Published May 5, 20214 minute read

This post documents the implementation of the error function $\mathrm{erf}(z)$ used in my complex function plotter. For small $z$, I use the asympotic series by Abramowitz & Stegun. For large $z$, I use a custom expansion around the 45° line.
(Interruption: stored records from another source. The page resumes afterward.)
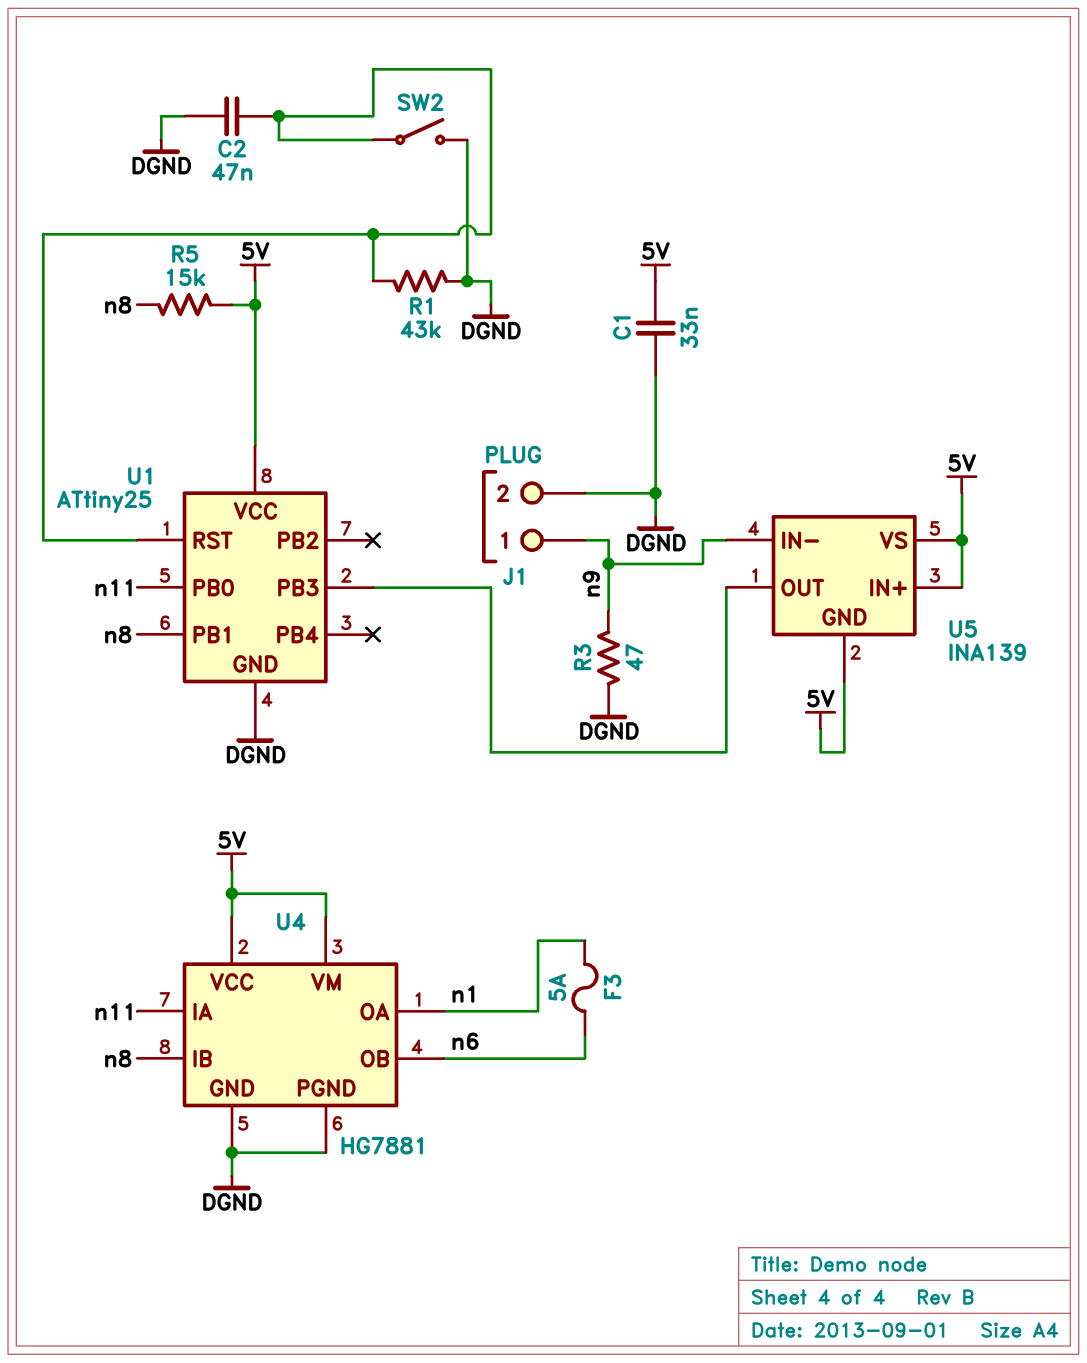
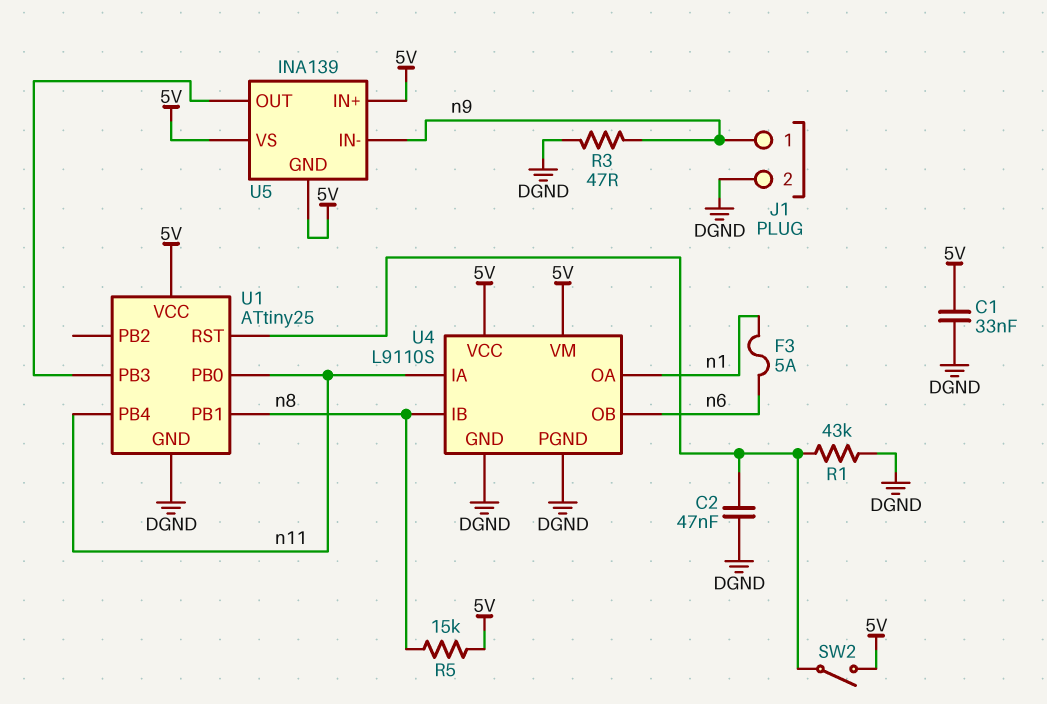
SW2: switch (DGND, U1/RST) -> switch (5V, U1/RST)
U1 pin PB4: none -> n11
U4: HG7881 -> L9110S

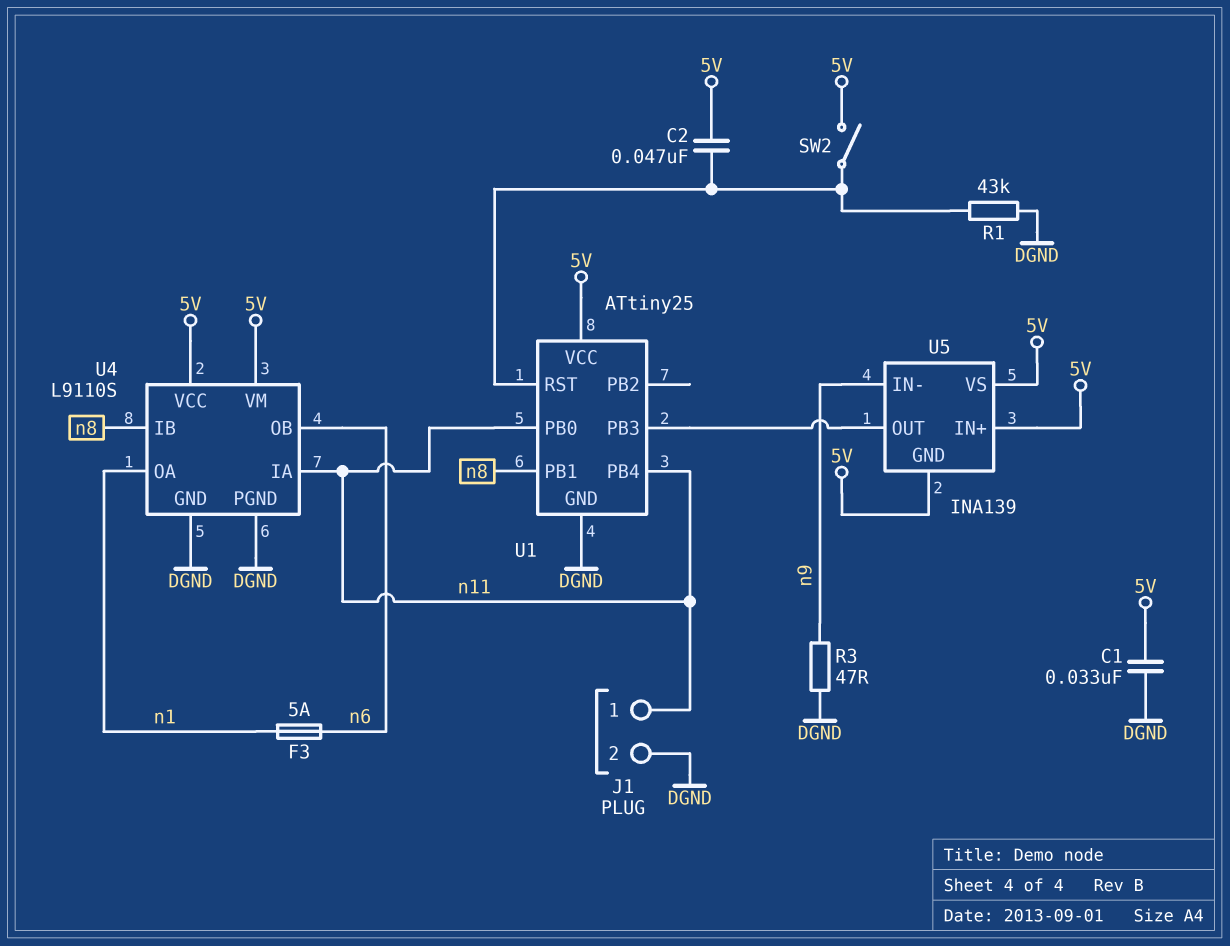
C2: 47nF (DGND, U1/RST) -> 47nF (5V, U1/RST)
J1 pin 1: n9 -> n11
R5: 15k (5V, n8) -> none

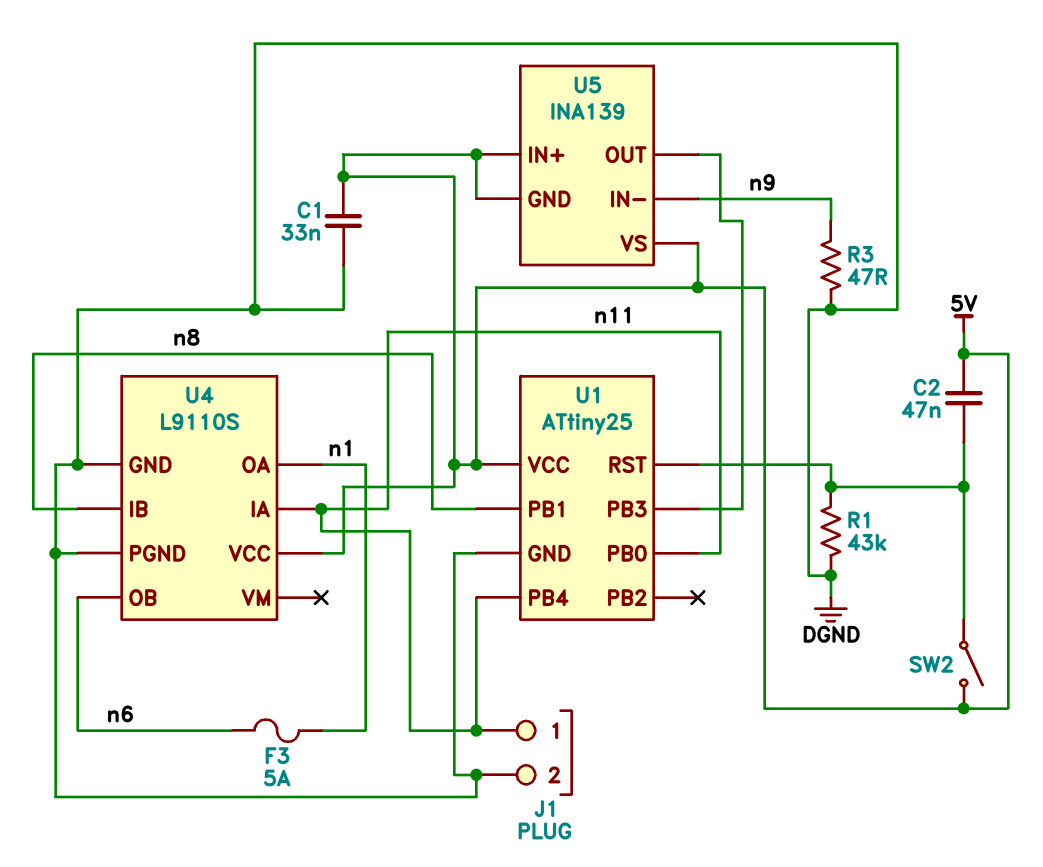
U4 pin VM: 5V -> none

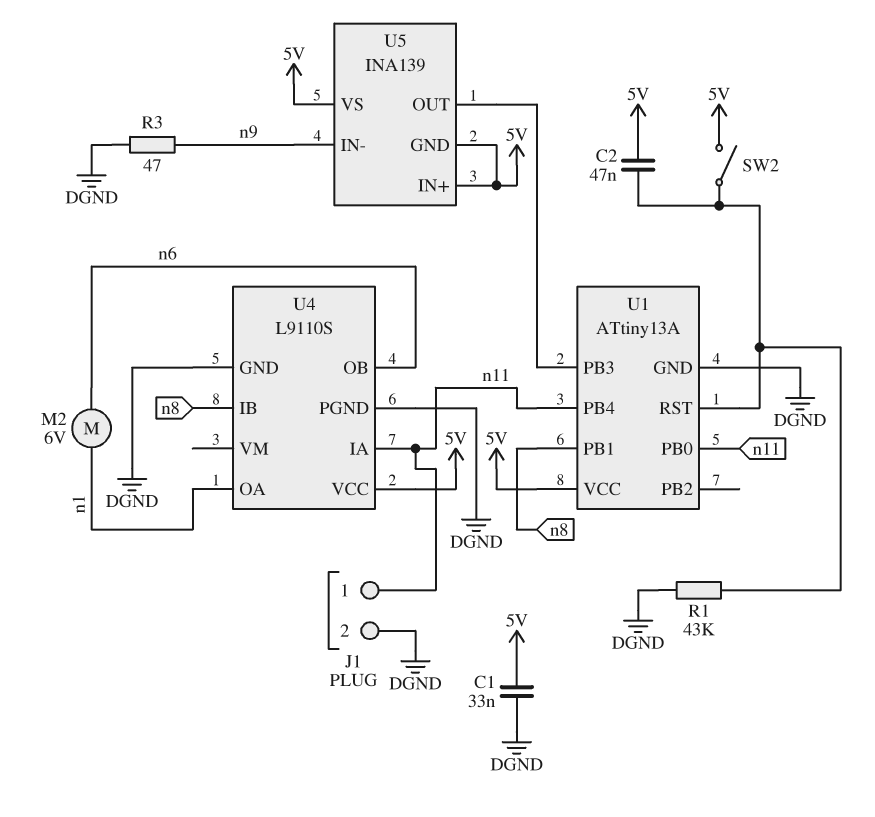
F3: 5A (n1, n6) -> none
M2: none -> motor 6V (n1, n6)
U1: ATtiny25 -> ATtiny13A

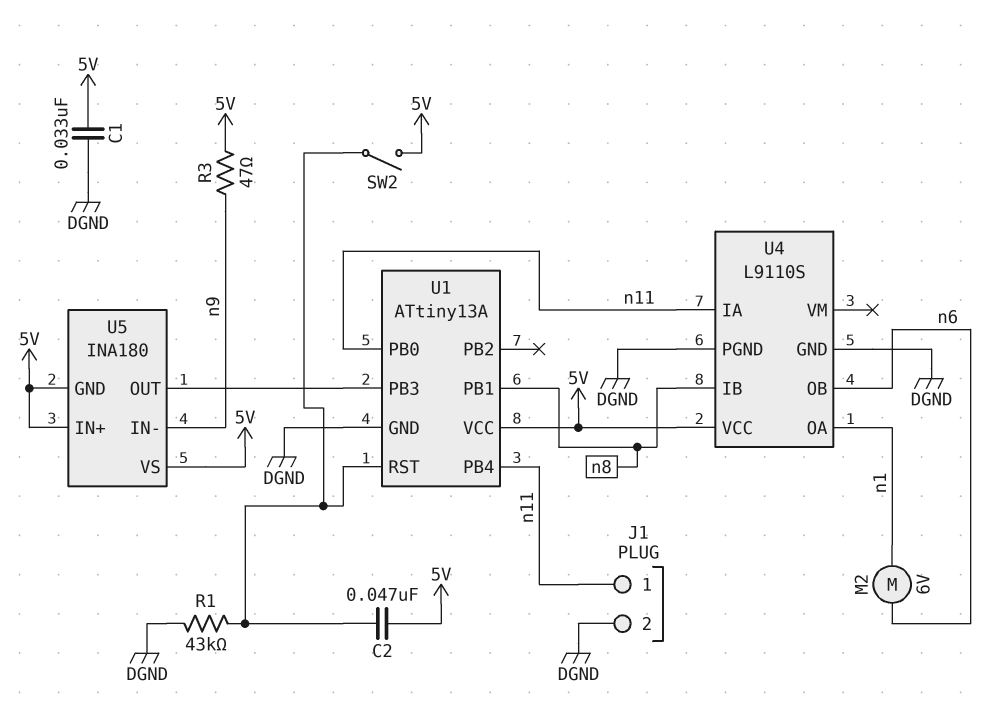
R3: 47 (DGND, n9) -> 47 (5V, n9)
U5: INA139 -> INA180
Let $\omega \defeq e^{i \pi/4}$, and parameterize the complex plane via $z = r \omega + s \, i \omega$. Consider the piecewise linear contour traveling from $0$ to $r \omega$, and then from $r \omega$ to $r \omega + s \, i \omega$. Using this contour, we compute

\begin{aligned} \frac{\sqrt{\pi}}{2} \, \mathrm{erf}(z) &= \int_0^z e^{-x^2} \dd{x} \\ &= \int_0^r e^{-(t \omega)^2} \omega \dd{t} + \int_0^s e^{-(r \omega + t i \omega)^2} i \omega \dd{t} \\ &= \omega \, [C(r) - i \, S(r)] + i \omega e^{-ir^2} \int_0^s e^{2rt + it^2} \dd{t}, \end{aligned}

where $S(x)$ and $C(x)$ are the Fresnel integrals. From Wikipedia, we have the asymptotic expansion

$C(x) - i \, S(x) = \frac{\sqrt{\pi}}{2} \overline{\omega} - [1 + \O(x^{-4})] \, \frac{\cos{x^2} - i \sin{x^2}}{2x} \, \left[\frac{1}{2x^2} - i\right]$

for large positive $x$. The second term is more annoying. For large $a > 0$, consider the integral

\begin{aligned} I_a(x) &\defeq e^{-ax} \int_{-\infty}^x e^{at} e^{it^2} \dd{t} \\ &= a \int_{-\infty}^x \int_x^\infty e^{a \, (t-s)} e^{it^2} \dd{s} \dd{t}. \end{aligned}Making the change of variables $(u, v) \defeq (a \, (s-t), x-t)$, we obtain\begin{aligned} I_a(x) &= \int_0^\infty e^{-u} \int_0^{u/a} e^{i \, (x-v)^2} \dd{v} \dd{u}. \end{aligned}

The inner integral can be evaluated as a sum of four Fresnel integrals, and is therefore bounded by a constant. Then for large $a$, it is fruitful to perform the Taylor expansion

\begin{aligned} \int_0^{u/a} e^{i \, (x-v)^2} \dd{v} &= e^{ix^2} \int_0^{u/a} e^{-2ixv + iv^2} \dd{v} \\ &= e^{ix^2} \int_0^{u/a} [1 - 2ixv + iv^2 - 2x^2v^2 + \O(v^3)] \dd{v} \\ &= e^{ix^2} \, \left[\frac{u}{a} - \frac{ixu^2}{a^2} + \frac{(i - 2x^2) \, u^3}{3a^3} + \O(a^{-4})\right]. \end{aligned}

Evaluating the standard gamma integrals, we thus obtain

\begin{aligned} I_a(x) &= e^{-ix^2} \left[a^{-1} - 2ixa^{-2} + (2i - 4x^2) \, a^{-3} + \O(a^{-4})\right]. \end{aligned}

We were a bit handwavy with the justification for Fubini. Indeed, the above expansion works well for $x > 0$, but fails catastrophically for $x < 0$. From the definition of $I_a(x)$, it is evident that small errors in the integral are exponentially amplified for negative $x$. Empirically, however, we find that the approximation

\begin{aligned} \int_0^x e^{at} e^{it^2} \dd{t} &= e^{ax} \, I_a(x) - I_a(0) \\ &\approx e^{ax+ix^2} \left[a^{-1} - 2ixa^{-2} + (2i - 4x^2) \, a^{-3}\right] - a^{-1} - 2i a^{-3} \end{aligned}

works very well, and could probably be derived rigorously with more effort. Combining all the above, we have

\begin{aligned} \mathrm{erf}(z) &= \frac{2}{\sqrt{\pi}} \omega \, [C(r) - i \, S(r)] + \frac{2}{\sqrt{\pi}} i \omega e^{-ir^2} [e^{2rs} I_{2r}(s) - I_{2r}(0)] \\ &\approx 1 - \frac{2}{\sqrt{\pi}} \frac{\cos{r^2} - i \sin{r^2}}{2r} \left[\frac{1}{2r} - i\right] \\ &+ \frac{i \omega}{2 \sqrt{\pi}} e^{-ir^2} \left[e^{2rs+is^2} \left(2r^{-1} - 2isr^{-2} + (i + 2s^2) \, r^{-3} \right) - 2r^{-1} - i r^{-3}\right], \end{aligned}

which is the implementation I use in my complex function plotter. (I go up to fourth order in the app.)